На утро мне было гадко, хотя, это нелепое ощущение, когда ты не при чём, а больно за других.
С Надей мы должны были встретиться днём, где-то в центре. Я приехал заранее, взял кофе, огляделся вокруг и подумал, вот как же это всё странно, я видел, как они любили, я видел, как они вместе жили, старели, бились, я так хорошо знаю их детей, их семью, а видимо не знаю, видимо мы так часто плохо знаем что-то, что нам дорого, что нам бесценно. Господи, мне уже за сорок, далеко за, но не настолько далеко, чтобы говорить о пятидесяти, но я бы не хотел оказаться на их месте.
Боже мой, думал я, Надя, бедная Надя, столько сил, столько желания и эмоций. Как же она, теперь, одна?

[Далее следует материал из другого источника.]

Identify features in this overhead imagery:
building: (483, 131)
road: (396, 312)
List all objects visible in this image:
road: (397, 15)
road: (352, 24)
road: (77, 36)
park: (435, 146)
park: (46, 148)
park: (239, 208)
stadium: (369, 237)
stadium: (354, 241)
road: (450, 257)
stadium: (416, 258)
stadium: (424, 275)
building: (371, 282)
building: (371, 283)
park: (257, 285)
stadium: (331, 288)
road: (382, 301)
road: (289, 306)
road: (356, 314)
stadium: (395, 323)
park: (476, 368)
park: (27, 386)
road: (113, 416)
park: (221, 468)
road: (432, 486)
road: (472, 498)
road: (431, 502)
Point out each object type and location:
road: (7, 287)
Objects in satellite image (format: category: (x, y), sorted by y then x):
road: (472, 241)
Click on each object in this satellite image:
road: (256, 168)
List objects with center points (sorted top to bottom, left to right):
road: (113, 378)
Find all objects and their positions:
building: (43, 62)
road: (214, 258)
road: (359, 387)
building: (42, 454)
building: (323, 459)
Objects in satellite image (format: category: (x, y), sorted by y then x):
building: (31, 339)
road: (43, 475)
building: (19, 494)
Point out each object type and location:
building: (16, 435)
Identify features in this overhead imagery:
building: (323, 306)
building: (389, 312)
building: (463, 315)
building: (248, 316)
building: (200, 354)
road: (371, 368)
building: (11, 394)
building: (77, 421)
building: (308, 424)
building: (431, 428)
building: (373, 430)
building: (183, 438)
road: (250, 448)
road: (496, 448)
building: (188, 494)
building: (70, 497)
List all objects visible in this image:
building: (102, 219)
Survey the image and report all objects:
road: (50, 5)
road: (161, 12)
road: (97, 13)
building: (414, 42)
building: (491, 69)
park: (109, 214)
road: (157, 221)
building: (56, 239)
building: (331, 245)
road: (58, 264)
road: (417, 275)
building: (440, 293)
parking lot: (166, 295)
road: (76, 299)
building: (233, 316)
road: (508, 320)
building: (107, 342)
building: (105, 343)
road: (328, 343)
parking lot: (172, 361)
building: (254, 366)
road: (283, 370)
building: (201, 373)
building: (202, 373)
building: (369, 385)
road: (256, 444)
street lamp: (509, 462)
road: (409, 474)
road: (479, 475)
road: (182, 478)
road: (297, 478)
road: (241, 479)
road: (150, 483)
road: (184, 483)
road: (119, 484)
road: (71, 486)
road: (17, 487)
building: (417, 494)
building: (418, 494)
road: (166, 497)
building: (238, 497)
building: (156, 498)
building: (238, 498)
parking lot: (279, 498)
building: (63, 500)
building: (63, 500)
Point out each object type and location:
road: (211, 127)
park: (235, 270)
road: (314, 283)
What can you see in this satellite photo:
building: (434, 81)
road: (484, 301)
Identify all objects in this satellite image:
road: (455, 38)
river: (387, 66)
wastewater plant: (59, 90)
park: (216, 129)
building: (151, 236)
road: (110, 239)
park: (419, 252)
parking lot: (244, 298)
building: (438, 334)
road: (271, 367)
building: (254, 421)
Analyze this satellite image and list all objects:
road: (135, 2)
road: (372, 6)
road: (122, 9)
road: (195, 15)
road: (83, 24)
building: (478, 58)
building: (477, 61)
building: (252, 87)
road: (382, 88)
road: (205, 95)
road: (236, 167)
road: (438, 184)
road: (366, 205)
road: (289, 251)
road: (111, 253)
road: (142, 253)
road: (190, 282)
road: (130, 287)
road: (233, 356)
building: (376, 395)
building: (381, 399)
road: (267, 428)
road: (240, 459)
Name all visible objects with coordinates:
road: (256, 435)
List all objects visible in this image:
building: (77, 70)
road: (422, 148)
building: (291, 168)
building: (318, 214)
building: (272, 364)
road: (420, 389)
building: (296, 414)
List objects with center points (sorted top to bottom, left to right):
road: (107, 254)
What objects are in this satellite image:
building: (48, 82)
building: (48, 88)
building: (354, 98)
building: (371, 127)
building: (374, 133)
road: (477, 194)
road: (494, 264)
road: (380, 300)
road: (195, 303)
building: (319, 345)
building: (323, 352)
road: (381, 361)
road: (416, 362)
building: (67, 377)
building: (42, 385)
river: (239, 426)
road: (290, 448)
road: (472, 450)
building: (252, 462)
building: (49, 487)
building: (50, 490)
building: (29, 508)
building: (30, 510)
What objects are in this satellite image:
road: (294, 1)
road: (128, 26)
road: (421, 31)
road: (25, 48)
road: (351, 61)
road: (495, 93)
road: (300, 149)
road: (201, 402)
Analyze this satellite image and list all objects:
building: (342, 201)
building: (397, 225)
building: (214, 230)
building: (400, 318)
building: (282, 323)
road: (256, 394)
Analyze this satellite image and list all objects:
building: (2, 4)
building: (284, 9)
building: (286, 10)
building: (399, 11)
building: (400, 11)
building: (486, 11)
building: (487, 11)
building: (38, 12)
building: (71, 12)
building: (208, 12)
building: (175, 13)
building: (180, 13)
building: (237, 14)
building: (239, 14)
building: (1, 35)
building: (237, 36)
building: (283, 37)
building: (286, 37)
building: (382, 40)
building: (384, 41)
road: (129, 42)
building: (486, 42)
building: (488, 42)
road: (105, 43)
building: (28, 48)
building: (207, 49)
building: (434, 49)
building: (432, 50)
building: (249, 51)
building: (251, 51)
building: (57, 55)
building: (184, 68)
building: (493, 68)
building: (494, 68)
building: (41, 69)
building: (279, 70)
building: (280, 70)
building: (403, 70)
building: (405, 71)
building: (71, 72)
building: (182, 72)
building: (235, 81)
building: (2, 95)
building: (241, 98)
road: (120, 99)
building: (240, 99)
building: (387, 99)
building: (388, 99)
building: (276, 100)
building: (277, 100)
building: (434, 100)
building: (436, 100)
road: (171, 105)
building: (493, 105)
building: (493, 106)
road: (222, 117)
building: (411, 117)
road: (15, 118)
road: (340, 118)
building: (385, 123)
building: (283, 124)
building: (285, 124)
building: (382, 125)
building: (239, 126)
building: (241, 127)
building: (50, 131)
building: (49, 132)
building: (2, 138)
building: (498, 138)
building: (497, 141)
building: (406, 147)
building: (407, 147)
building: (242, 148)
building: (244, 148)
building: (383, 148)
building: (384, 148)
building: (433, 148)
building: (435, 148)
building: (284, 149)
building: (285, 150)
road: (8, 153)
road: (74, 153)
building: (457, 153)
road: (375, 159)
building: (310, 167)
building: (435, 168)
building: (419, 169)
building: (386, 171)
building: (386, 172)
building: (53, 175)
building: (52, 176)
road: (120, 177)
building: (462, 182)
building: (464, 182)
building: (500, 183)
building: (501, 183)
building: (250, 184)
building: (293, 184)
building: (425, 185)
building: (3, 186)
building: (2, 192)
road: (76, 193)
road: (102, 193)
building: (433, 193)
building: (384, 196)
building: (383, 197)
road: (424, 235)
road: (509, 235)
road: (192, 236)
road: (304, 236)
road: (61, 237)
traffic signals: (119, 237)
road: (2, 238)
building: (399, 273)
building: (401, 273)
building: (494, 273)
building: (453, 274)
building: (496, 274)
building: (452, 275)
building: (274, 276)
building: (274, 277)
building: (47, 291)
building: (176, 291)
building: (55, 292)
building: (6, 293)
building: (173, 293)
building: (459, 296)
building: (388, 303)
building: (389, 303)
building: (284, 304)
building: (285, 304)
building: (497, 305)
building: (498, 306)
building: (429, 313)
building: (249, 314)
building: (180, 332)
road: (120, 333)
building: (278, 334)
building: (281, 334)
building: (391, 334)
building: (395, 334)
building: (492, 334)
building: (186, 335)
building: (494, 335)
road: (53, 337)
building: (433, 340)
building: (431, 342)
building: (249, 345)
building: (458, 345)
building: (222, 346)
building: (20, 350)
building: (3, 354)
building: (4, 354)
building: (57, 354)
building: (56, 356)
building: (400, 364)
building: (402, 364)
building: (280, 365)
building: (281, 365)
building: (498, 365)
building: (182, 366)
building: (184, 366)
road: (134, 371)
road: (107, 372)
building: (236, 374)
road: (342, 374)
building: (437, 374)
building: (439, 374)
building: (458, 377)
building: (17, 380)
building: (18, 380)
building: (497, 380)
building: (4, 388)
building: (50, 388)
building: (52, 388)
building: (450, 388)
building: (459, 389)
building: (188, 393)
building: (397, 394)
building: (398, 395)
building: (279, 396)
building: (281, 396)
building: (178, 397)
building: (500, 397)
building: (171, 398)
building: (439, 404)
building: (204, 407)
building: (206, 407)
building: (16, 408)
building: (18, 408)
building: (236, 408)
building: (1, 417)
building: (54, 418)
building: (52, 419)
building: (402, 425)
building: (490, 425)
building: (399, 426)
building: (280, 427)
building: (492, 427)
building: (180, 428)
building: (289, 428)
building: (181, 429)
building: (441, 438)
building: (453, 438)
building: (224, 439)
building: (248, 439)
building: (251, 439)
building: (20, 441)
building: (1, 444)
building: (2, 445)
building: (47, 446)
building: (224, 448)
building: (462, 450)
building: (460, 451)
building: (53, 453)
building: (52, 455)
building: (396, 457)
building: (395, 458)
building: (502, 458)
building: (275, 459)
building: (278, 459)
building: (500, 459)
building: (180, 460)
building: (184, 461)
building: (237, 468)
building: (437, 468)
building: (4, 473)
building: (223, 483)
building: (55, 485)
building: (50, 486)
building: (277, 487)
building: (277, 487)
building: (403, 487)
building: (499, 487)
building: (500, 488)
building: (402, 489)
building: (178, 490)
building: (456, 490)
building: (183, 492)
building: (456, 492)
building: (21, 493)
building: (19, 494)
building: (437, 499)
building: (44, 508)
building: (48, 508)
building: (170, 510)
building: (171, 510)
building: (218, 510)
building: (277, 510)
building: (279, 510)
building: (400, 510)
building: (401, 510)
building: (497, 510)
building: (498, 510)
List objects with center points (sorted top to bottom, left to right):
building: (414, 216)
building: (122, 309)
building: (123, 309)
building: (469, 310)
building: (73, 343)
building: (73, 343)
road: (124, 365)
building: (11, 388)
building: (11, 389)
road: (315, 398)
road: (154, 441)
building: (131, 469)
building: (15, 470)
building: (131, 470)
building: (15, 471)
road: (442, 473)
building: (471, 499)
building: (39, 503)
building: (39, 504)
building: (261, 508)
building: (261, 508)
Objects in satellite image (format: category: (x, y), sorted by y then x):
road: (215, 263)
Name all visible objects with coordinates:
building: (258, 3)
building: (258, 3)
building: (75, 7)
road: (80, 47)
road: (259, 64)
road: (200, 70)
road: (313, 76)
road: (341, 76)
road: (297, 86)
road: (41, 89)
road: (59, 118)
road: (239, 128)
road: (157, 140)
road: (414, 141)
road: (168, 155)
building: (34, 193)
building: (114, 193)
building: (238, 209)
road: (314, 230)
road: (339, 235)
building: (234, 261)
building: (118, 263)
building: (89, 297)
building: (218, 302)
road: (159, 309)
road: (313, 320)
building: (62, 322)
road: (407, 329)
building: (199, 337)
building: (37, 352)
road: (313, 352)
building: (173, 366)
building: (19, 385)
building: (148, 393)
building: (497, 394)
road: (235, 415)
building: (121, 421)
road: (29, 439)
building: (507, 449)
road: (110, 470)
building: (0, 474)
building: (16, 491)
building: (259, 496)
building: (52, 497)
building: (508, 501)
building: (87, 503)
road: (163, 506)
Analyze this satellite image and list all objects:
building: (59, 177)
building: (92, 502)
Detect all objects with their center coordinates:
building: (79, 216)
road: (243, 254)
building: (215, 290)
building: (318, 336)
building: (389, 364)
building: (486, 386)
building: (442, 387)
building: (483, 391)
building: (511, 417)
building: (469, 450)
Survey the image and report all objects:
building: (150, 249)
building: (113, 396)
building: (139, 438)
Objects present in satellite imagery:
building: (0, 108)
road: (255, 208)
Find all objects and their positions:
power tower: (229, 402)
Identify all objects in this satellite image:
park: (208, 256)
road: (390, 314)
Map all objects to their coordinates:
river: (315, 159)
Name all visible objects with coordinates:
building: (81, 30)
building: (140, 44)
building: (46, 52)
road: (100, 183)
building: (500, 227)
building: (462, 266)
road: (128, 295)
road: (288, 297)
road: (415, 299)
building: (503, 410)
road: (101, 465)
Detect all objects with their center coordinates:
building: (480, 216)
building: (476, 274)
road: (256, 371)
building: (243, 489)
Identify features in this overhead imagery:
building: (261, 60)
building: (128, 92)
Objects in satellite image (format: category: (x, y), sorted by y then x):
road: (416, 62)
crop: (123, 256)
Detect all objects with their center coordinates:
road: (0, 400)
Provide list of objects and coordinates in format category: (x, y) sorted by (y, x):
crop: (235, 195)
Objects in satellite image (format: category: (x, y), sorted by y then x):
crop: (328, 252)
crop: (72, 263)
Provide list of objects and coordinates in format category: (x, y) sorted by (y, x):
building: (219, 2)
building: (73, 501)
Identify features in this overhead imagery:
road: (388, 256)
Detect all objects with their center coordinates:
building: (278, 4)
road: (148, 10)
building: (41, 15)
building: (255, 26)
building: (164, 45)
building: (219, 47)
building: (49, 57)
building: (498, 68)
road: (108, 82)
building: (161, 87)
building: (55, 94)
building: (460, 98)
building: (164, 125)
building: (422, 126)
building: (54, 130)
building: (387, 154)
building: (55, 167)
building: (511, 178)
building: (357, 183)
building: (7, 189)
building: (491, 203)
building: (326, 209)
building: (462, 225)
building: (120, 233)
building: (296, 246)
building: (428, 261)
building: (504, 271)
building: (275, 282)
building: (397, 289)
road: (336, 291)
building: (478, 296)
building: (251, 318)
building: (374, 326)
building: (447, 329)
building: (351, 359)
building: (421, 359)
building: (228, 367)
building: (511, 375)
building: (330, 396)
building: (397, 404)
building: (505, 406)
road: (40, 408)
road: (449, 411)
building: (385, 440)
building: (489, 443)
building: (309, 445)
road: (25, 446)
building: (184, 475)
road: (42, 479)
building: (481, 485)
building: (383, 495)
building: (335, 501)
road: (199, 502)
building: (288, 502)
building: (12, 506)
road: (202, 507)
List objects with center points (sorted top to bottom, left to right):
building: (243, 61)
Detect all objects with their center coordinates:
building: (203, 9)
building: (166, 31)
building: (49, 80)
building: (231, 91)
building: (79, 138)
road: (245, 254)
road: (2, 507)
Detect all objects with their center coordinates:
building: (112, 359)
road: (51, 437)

Белёсые, растерянные волосы, что обнимали её худые плечи, сверкали издалека, я её заметил, заметил, как аккуратно, испуганно она зашла в кафе, как, оглядываясь, встретила меня взглядом и подошла. «Синячки», спрятанные за морщинками и кремом, были бельмом под её глазами, такими родными и нежными, такими добрыми и чистыми, что я растерялся, растерялся, как годы, что растворились и исчезли теперь.
Что мне ей сказать? Что это жизнь? Что так всё устроено! Смирись… Нет, бред, бред, я смотрел на неё и понимал, что это полный бред.
Она подсела, тоже взяла «эспрессо», и я вспомнил, как мы всегда смеялись над тем, что она его любит больше всего, крепкий, хороший «эспрессо».
- Ты, ведь, видел Настю?
Она улыбнулась и засверкала белыми, сделанными зубами. Потом я видел слезу, потом тишина, потом взгляд, тот самый взгляд, что ты видишь у раненного зверя, когда собираешься его добить.
- Не знаю, не знаю, не знаю… Прошептал я, и почувствовал, что мог бы шептать эти слова до бесконечности. Мы говорили долго, много, и, в основном, ни о чём, слова разбегались, соединялись, строили чувства, и я сильно пытался её поддержать, но не мог. Ни о чём, мне было нечего сказать, кроме того, что я не знаю, да, и друг мой, её муж, то звонил, то слал фото из Европы со своей Настей, отдых есть отдых, и ему, видимо, было хорошо. А я не знаю!
Мы расстались с Надей, и я видел, как статная женщина, как она, гордая и красивая когда-то и несчастная теперь, вышла из этой маленькой «кафешки» в центре, видел, как она села в машину, видел, как она уехала.
Посмотрев на это, я взял сразу два бокала коньяка. Выпил. Замельтешил душой среди своих мыслей. Плакать ли, оценивать или осуждать я уже не мог, они мне оба слишком дороги. Я случайно, как это бывает с теми, кто хочет чем-то себя занять или изобразить действие, ощупал свои карманы, и достал из заднего кормашка «джинс» бумажечку стоимостью почти пятидесяти лет: «Настя, 8921..…., позвони.»
И что делать? Что делать с теми осколками хрустальной вазы, что упав с небольшой высоты стола жизни в пропасть ошибок рассыпаются по всему полу? Собрать и выбросить? Склеить? Или оставить на полу?